## [КОРОТКОЕ ЗАДАНИЕ 1]
За что, согласно отрывку о преподавателях и студентах в годы борьбы с формализмом, ругали режиссера Лукова?
## [КОРОТКОЕ ЗАДАНИЕ 2]
Изложите в двух предложениях суть отрывка о преподавателях и студентах в годы борьбы с формализмом.

## [ИСХОДНЫЙ ОТРЫВОК]
______

Всем было известно, что Кулешов увлекается охотой.

– Это отговорка, товарищ Кулешов! – гремел в ответ Степанян.

Наивные первокурсники с испугом глядели на своих ошельмованных кумиров. Детски незамутненным разумом мы понимали – что-то здесь не так – на одном собрании кого-нибудь громят за «очернение действительности», а на другом уже корят за «лакировку» той же самой действительности. Режиссера Лукова ругали за то, что в его фильме «Большая жизнь» в донецких шахтах показано допотопное оборудование. А откуда взяться современному, если только что закончилась разрушительная война и в этих шахтах похозяйничали оккупанты? Руководитель из Кинокомитета разъяснил нам, что киноискусство призвано отражать не то, что есть в жизни, а то, что должно быть. И тут уж мы совсем ничего не поняли.

Деморализованные педагоги писали друг на друга доносы. А преподаватель истории и теории музыки Шухман написал донос, можно сказать, на самого себя. Это был тихий, застенчивый человек, автор известной песни «Эх, картошка-тошка-тошка! Пионеров идеал!». Шухман решил перестраховаться и ударить по формализму с опережением. Однажды он явился на лекцию и заявил нам, что врага нужно хорошо знать и что это – «залог победы».

«Я вас познакомлю кратенько, – сказал он, – с историей формализма в музыке». Оказывается, первую формалистическую фугу написал какой-то монах-францисканец еще в четырнадцатом веке. Но досказать про францисканца Шухман не успел, потому что на следующий день был уволен «за мракобесие и пропаганду формализма в музыке». Формулировку подсказал один из его же коллег-преподавателей.

Теперь педагоги предпочитали использовать как литературную основу в учебных работах произведения Павленко [11] , роман Бабаевского [12] «Кавалер Золотой Звезды» и другое подобное.

По вечерам в репетиционных аудиториях артисты бормотали никакими голосами никакие тексты – чудовищную смесь казенного пафоса и дозированой лирики. Теоретики утверждали, что это «соцреализм» и что именно это – «кинематографично»! На лекциях по истории театра мы преимущественно штудировали систему Станиславского. Нам внушали, что она – основа основ. Когда, будучи студентом-химиком, я впервые прочитал книгу Станиславского, я был потрясен. Быть может, эта книга и подвигла меня, в конце концов, вступить на зыбкую кинематографическую стезю. Но сейчас я не узнавал Станиславского.

В устах педагогов он звучал, как некий театральный Степанян. А вот на репетициях у грузин я видел, что есть люди, которые пробуют делать что-то по-своему.

11

Павленко Петр Андреевич (1899–1951). Советский писатель. Один из наиболее именитых деятелей культуры Сталинской эпохи. Ведущая тема творчества Павленко – прославление коммунистической партии. – Ред.

______

## [Несколько записей]
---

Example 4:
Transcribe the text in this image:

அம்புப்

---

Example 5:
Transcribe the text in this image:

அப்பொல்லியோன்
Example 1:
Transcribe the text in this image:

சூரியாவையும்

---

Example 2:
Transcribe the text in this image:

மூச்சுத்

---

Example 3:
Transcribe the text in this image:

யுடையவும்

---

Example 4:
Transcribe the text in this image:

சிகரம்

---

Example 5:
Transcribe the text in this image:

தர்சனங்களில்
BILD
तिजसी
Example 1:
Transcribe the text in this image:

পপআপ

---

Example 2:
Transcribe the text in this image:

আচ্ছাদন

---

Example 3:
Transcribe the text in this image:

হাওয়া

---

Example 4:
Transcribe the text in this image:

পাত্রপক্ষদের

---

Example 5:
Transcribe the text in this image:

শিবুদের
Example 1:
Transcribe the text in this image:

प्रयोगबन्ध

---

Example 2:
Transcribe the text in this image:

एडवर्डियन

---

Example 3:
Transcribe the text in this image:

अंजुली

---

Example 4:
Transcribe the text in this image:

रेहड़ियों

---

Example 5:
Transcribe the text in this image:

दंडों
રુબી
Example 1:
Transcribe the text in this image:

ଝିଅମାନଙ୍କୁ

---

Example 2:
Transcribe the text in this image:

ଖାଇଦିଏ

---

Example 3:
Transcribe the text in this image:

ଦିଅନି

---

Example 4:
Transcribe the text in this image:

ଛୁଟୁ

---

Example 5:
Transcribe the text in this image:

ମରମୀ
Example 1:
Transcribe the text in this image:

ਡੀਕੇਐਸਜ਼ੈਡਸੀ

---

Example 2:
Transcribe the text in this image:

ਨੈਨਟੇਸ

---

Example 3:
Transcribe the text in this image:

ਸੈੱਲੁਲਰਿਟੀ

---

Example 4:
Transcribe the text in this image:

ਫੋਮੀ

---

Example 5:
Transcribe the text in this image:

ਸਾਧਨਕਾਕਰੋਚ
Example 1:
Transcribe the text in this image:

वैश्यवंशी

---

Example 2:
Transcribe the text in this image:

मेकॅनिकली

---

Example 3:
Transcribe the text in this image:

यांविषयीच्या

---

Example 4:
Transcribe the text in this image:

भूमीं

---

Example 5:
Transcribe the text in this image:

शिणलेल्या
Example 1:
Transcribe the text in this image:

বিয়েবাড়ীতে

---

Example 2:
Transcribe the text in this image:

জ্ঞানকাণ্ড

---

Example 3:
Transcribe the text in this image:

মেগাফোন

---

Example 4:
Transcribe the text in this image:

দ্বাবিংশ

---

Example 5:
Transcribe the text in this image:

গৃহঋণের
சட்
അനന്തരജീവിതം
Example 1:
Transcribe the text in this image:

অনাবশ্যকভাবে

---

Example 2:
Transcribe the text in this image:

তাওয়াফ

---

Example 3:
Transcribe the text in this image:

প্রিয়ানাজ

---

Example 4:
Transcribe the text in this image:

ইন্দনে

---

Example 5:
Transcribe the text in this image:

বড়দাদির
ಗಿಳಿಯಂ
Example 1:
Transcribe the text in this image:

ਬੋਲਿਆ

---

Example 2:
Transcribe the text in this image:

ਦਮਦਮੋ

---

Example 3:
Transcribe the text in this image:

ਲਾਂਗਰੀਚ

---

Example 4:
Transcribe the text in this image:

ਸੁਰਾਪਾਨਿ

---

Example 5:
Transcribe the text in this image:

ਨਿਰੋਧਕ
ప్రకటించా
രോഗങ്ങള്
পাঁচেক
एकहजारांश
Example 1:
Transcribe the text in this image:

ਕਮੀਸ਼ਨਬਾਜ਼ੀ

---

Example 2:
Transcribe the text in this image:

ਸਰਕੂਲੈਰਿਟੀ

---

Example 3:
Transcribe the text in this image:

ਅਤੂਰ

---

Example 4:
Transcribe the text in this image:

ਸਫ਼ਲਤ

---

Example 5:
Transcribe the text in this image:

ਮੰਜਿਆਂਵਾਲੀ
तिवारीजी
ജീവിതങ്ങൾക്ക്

______

## [РЕШЕНИЕ ЗАДАЧИ 1]
За то, что в его фильме «Большая жизнь» в донецких шахтах показано допотопное оборудование.

## [РЕШЕНИЕ ЗАДАЧИ 2]
На собраниях одних громили за «очернение действительности», других корили за «лакировку», педагоги писали друг на друга доносы, а преподавателя Шухмана после лекции об истории формализма уволили «за мракобесие и пропаганду формализма в музыке». Студентам внушали, что система Станиславского — основа основ, но в устах педагогов Станиславский звучал как некий театральный Степанян, тогда как на репетициях у грузин были видны люди, пробующие делать что-то по-своему.